[What to produce] Output only the lines below from the one holding "Тренировочные" down to the one holding "10.001, CÁCERES", both end lines included and every picture dropped.
......
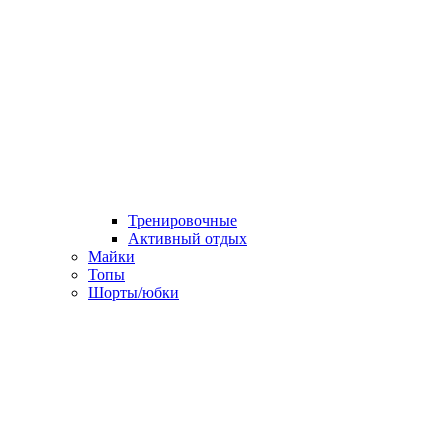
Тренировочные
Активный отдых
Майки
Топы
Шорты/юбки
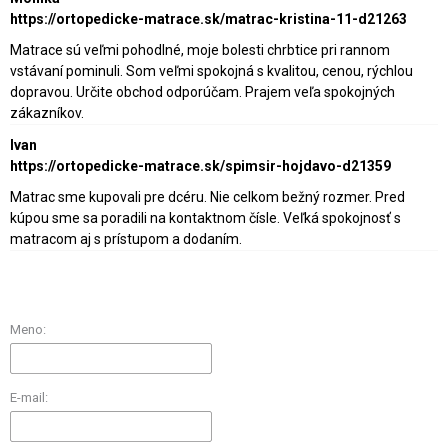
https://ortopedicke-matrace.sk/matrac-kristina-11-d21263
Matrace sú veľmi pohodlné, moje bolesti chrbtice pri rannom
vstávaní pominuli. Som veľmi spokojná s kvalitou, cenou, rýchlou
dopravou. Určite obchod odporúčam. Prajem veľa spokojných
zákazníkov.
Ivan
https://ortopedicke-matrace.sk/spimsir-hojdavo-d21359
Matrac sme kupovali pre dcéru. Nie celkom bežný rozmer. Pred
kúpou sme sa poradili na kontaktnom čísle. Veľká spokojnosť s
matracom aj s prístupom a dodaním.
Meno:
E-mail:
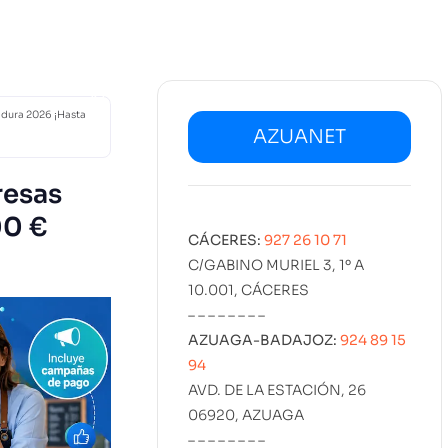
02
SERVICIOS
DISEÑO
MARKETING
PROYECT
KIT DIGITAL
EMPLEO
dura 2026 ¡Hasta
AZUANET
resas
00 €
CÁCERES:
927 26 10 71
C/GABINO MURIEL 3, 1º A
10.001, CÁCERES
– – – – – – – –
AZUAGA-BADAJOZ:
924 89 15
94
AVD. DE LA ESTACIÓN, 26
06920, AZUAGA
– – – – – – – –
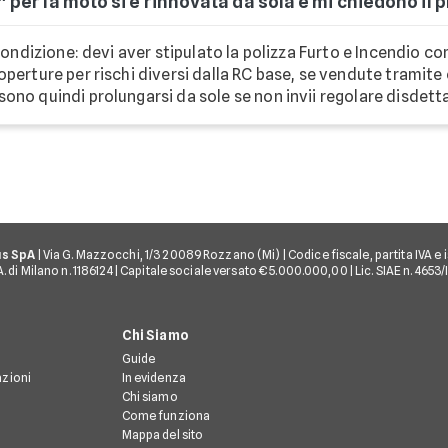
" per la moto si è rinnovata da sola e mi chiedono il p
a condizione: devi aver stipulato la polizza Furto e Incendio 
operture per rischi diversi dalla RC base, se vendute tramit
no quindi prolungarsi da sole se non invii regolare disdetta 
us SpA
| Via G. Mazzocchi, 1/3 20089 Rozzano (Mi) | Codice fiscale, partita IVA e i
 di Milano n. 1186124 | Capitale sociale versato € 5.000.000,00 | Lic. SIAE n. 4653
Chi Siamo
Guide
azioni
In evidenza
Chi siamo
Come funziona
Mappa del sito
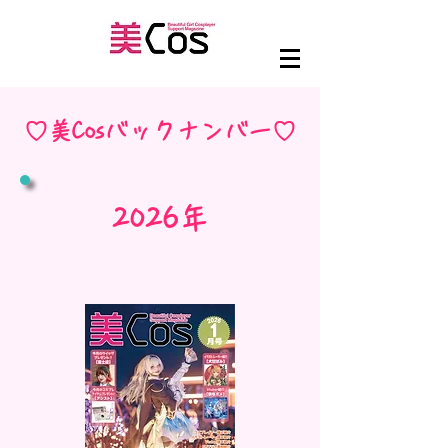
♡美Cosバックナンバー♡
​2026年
......
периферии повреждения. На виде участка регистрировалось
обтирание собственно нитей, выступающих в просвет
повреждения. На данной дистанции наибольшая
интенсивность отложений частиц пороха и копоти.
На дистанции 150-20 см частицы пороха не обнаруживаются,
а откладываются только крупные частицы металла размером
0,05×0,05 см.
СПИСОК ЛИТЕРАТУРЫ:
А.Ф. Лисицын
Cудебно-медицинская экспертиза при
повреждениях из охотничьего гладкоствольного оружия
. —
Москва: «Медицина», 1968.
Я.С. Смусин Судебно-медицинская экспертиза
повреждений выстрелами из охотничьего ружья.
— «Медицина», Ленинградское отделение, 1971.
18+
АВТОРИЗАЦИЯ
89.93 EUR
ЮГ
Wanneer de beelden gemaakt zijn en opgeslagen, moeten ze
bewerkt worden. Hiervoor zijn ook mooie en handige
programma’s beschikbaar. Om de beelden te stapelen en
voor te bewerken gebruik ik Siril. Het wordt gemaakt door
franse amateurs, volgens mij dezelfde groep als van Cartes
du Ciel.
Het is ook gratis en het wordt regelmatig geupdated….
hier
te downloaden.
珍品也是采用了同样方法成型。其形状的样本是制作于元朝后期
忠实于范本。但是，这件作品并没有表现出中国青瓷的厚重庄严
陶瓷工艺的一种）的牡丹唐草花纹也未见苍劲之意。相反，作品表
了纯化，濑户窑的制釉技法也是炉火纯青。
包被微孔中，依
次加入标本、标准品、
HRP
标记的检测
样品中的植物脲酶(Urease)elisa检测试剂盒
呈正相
......
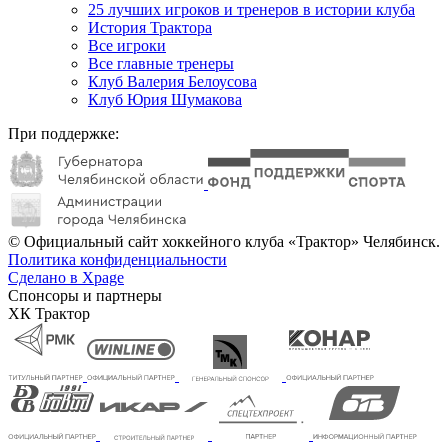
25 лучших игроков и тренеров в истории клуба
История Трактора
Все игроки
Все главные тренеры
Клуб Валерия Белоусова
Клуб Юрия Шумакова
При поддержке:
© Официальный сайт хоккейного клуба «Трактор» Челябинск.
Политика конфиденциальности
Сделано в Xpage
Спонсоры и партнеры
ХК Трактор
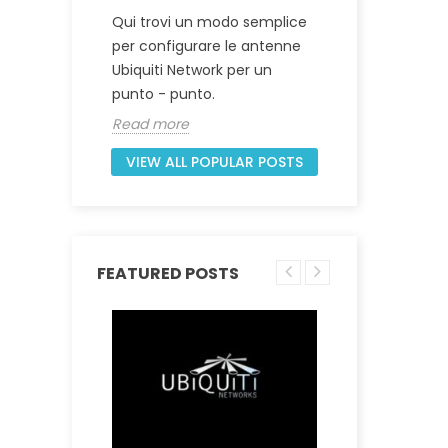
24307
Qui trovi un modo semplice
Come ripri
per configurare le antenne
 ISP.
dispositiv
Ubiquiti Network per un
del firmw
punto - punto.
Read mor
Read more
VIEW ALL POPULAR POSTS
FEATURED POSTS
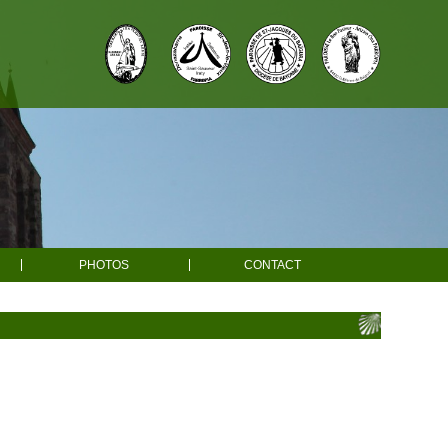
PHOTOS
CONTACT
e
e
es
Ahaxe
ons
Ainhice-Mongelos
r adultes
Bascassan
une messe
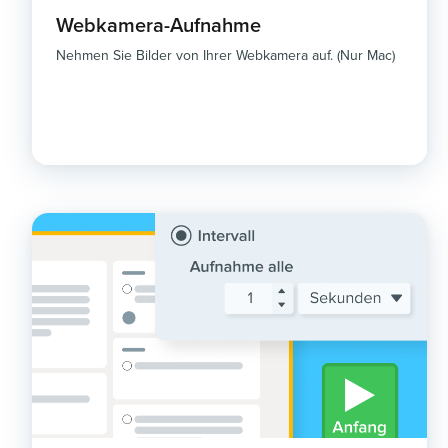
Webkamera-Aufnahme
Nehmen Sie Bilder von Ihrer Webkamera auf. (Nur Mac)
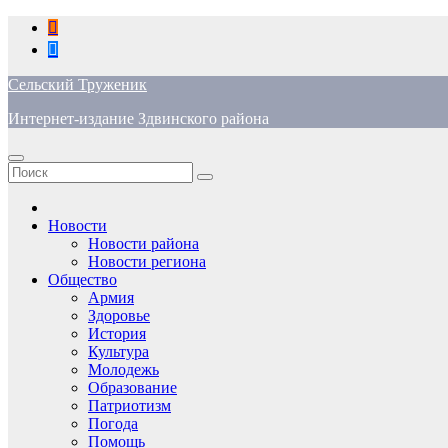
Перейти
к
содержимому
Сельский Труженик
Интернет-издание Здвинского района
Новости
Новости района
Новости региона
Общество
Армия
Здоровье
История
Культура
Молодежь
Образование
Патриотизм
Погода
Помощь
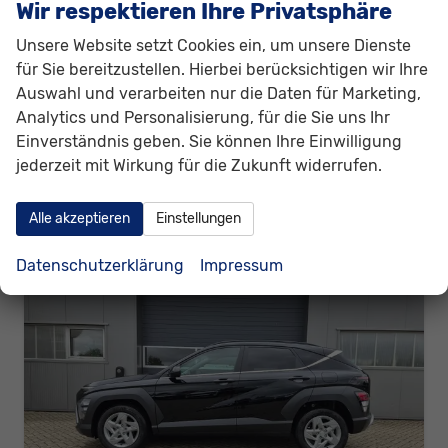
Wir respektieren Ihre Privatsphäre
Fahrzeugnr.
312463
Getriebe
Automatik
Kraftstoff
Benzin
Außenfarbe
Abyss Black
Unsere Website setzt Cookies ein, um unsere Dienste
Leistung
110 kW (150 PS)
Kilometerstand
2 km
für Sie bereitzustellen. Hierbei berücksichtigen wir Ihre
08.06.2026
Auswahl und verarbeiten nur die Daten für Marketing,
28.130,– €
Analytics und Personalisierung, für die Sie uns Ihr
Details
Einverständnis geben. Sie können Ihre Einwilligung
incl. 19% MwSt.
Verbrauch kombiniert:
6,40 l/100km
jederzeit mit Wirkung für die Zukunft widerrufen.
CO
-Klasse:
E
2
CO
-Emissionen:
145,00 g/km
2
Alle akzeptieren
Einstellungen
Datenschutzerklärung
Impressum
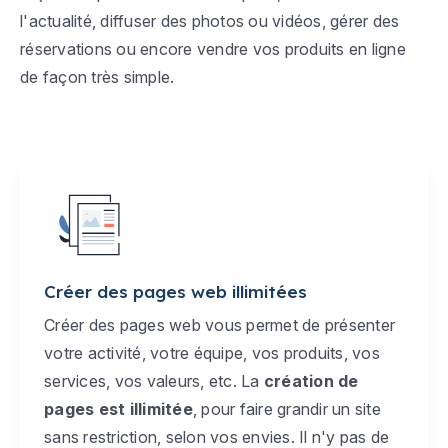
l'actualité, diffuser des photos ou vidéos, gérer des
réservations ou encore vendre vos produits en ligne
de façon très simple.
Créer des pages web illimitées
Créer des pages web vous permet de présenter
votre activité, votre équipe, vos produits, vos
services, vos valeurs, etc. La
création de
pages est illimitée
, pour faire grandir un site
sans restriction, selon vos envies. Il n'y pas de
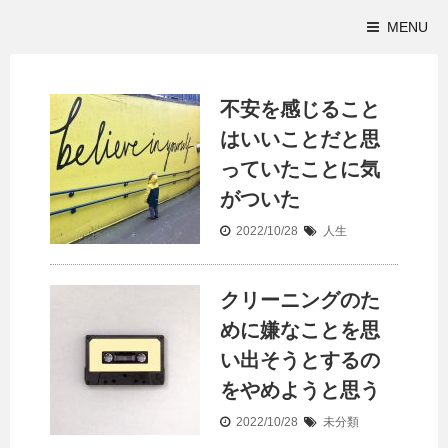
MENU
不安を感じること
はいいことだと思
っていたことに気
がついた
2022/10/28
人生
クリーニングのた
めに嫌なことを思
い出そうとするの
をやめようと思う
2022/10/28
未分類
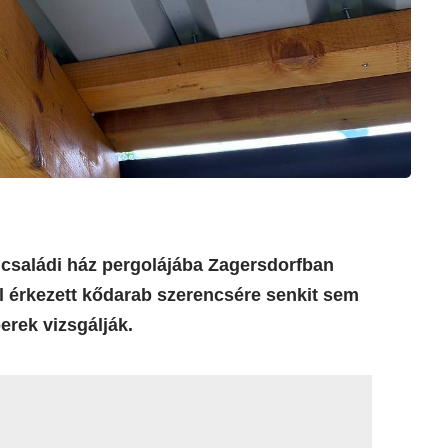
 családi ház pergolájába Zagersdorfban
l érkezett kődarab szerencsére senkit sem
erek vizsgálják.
......
[Result for this task]
Тренировочные
Активный отдых
Майки
Топы
Шорты/юбки
https://ortopedicke-matrace.sk/matrac-kristina-11-d21263
Matrace sú veľmi pohodlné, moje bolesti chrbtice pri rannom
vstávaní pominuli. Som veľmi spokojná s kvalitou, cenou, rýchlou
dopravou. Určite obchod odporúčam. Prajem veľa spokojných
zákazníkov.
Ivan
https://ortopedicke-matrace.sk/spimsir-hojdavo-d21359
Matrac sme kupovali pre dcéru. Nie celkom bežný rozmer. Pred
kúpou sme sa poradili na kontaktnom čísle. Veľká spokojnosť s
matracom aj s prístupom a dodaním.
Meno:
E-mail:
02
SERVICIOS
DISEÑO
MARKETING
PROYECT
KIT DIGITAL
EMPLEO
dura 2026 ¡Hasta
AZUANET
resas
00 €
CÁCERES:
927 26 10 71
C/GABINO MURIEL 3, 1º A
10.001, CÁCERES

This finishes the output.